- [Collected data]:
╔══

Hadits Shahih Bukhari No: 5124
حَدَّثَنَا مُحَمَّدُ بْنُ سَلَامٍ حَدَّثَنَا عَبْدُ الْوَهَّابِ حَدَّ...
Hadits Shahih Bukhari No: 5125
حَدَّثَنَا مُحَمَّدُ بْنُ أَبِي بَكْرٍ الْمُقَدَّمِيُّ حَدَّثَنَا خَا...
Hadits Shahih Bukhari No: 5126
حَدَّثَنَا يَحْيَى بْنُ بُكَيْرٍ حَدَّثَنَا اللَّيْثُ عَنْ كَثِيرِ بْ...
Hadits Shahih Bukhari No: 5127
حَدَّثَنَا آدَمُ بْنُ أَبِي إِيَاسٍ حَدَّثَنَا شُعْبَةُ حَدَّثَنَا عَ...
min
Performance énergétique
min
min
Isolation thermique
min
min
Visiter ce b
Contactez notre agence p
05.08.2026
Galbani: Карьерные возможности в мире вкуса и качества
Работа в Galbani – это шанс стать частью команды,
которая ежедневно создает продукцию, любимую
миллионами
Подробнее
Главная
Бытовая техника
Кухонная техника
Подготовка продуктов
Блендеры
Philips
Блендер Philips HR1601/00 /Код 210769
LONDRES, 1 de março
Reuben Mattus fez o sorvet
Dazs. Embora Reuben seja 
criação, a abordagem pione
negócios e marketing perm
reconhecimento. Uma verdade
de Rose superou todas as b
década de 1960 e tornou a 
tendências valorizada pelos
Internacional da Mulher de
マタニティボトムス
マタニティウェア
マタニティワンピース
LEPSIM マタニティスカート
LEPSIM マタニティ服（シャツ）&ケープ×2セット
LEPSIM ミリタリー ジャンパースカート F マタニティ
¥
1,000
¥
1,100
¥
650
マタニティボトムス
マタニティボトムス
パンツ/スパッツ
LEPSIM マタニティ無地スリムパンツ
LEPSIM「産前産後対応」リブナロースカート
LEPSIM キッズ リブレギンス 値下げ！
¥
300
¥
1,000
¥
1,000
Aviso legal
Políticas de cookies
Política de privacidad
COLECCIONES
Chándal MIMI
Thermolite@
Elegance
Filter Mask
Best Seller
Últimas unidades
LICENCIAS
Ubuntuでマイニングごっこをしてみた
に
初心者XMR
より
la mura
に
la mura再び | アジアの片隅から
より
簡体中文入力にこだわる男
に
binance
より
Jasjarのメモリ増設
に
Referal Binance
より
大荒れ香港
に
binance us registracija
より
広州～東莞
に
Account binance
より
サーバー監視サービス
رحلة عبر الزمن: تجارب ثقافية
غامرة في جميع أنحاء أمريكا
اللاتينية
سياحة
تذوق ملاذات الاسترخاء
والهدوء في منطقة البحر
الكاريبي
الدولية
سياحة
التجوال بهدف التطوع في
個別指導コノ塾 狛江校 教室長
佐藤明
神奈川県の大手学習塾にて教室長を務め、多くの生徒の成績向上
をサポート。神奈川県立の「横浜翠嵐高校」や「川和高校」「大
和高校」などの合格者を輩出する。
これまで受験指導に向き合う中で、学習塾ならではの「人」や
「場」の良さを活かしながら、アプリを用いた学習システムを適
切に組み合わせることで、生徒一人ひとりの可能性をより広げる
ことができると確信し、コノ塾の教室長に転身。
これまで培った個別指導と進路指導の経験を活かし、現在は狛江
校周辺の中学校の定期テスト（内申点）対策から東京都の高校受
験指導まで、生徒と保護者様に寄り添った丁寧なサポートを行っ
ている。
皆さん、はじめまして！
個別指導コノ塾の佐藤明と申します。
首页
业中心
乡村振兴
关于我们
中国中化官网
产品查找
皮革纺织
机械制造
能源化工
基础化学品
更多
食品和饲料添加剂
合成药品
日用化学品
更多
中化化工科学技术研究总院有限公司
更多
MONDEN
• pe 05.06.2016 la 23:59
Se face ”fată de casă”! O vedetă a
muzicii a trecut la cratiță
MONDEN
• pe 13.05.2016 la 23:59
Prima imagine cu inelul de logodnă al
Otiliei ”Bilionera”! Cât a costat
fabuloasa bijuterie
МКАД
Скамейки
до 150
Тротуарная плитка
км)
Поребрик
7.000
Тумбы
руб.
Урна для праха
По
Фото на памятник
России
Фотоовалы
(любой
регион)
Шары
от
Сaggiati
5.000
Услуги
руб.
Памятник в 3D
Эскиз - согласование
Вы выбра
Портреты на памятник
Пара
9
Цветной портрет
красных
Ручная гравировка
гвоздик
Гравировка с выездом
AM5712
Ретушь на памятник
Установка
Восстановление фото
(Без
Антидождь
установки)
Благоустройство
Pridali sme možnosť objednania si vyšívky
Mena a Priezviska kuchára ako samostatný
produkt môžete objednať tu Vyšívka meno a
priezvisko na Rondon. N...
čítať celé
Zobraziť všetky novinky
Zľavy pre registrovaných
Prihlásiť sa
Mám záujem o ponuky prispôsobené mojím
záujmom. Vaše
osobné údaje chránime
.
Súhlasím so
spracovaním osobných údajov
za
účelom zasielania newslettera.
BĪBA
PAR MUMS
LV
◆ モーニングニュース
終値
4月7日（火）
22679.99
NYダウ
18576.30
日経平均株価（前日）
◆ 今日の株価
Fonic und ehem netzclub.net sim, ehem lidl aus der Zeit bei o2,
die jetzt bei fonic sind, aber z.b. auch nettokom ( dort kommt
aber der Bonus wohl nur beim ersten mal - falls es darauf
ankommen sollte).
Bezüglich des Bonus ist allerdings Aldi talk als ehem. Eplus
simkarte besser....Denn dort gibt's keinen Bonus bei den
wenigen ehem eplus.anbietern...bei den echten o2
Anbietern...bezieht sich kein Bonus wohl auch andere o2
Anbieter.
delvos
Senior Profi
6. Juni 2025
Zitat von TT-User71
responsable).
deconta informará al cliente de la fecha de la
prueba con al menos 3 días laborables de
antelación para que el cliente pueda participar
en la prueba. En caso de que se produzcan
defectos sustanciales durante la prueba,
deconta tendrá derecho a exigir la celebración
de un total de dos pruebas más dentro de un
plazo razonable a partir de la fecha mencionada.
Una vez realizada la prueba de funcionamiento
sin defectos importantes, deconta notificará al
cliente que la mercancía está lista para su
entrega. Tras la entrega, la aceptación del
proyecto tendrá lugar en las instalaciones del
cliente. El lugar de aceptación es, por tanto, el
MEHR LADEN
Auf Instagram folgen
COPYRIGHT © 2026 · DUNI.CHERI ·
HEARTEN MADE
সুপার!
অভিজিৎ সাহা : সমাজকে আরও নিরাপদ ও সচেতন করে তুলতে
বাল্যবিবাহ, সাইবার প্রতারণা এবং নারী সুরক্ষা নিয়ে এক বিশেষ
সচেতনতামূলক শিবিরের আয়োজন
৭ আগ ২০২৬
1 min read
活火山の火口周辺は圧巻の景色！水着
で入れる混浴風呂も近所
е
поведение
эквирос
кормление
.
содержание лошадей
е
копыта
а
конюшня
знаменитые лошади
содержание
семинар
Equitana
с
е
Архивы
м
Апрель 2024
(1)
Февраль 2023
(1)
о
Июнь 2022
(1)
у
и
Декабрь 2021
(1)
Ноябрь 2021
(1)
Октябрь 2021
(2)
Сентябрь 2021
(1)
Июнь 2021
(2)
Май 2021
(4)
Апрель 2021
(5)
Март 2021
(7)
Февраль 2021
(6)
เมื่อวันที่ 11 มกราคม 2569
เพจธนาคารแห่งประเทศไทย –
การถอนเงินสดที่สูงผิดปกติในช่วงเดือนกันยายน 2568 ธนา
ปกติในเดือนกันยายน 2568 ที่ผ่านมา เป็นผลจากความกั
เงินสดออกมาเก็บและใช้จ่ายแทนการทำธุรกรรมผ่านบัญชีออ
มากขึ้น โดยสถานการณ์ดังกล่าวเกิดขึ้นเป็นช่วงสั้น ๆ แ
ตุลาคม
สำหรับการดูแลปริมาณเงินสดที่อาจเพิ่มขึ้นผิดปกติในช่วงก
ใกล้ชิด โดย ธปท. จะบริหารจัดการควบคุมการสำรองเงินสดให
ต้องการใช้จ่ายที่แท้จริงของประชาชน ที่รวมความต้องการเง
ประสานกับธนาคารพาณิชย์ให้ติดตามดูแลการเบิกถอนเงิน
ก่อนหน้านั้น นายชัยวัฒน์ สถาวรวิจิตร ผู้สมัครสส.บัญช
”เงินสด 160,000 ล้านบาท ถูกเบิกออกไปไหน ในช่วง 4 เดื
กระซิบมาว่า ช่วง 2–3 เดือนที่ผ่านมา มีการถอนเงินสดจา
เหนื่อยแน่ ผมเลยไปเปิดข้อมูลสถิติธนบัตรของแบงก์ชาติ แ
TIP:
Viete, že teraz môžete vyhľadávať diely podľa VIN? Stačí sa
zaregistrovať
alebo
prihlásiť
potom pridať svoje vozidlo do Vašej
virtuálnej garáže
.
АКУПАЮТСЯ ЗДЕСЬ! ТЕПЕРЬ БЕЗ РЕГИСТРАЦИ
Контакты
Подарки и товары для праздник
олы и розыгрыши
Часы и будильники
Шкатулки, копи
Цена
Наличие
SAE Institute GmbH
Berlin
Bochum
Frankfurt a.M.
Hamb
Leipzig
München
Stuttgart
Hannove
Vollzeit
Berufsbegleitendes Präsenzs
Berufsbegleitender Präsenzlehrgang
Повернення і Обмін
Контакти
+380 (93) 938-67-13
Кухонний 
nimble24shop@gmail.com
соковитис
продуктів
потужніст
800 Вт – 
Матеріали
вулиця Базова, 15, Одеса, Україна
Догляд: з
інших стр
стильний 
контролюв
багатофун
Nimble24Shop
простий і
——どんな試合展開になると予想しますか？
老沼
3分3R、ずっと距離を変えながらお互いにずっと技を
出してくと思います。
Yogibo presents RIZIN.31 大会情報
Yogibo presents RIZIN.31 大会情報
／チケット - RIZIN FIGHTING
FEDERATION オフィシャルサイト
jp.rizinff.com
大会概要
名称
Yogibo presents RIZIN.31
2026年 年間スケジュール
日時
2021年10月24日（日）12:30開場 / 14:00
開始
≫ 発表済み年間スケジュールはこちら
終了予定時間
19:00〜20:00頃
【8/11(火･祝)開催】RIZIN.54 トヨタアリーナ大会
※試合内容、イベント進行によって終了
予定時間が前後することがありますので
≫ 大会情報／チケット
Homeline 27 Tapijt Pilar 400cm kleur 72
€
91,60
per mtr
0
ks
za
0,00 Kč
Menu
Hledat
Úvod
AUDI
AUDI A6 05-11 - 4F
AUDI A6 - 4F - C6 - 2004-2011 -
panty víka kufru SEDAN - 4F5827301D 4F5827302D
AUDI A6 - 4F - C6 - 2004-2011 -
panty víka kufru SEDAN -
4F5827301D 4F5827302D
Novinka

╚══

- [TASK BRIEF]:
Format the lines from the beginning of the records up to and including the line containing "LONDRES, 1 de março" as a numbered list, and leave out any blank lines.

- [TASK OUTPUT]:
1. Hadits Shahih Bukhari No: 5124
2. حَدَّثَنَا مُحَمَّدُ بْنُ سَلَامٍ حَدَّثَنَا عَبْدُ الْوَهَّابِ حَدَّ...
3. Hadits Shahih Bukhari No: 5125
4. حَدَّثَنَا مُحَمَّدُ بْنُ أَبِي بَكْرٍ الْمُقَدَّمِيُّ حَدَّثَنَا خَا...
5. Hadits Shahih Bukhari No: 5126
6. حَدَّثَنَا يَحْيَى بْنُ بُكَيْرٍ حَدَّثَنَا اللَّيْثُ عَنْ كَثِيرِ بْ...
7. Hadits Shahih Bukhari No: 5127
8. حَدَّثَنَا آدَمُ بْنُ أَبِي إِيَاسٍ حَدَّثَنَا شُعْبَةُ حَدَّثَنَا عَ...
9. min
10. Performance énergétique
11. min
12. min
13. Isolation thermique
14. min
15. min
16. Visiter ce b
17. Contactez notre agence p
18. 05.08.2026
19. Galbani: Карьерные возможности в мире вкуса и качества
20. Работа в Galbani – это шанс стать частью команды,
21. которая ежедневно создает продукцию, любимую
22. миллионами
23. Подробнее
24. Главная
25. Бытовая техника
26. Кухонная техника
27. Подготовка продуктов
28. Блендеры
29. Philips
30. Блендер Philips HR1601/00 /Код 210769
31. LONDRES, 1 de março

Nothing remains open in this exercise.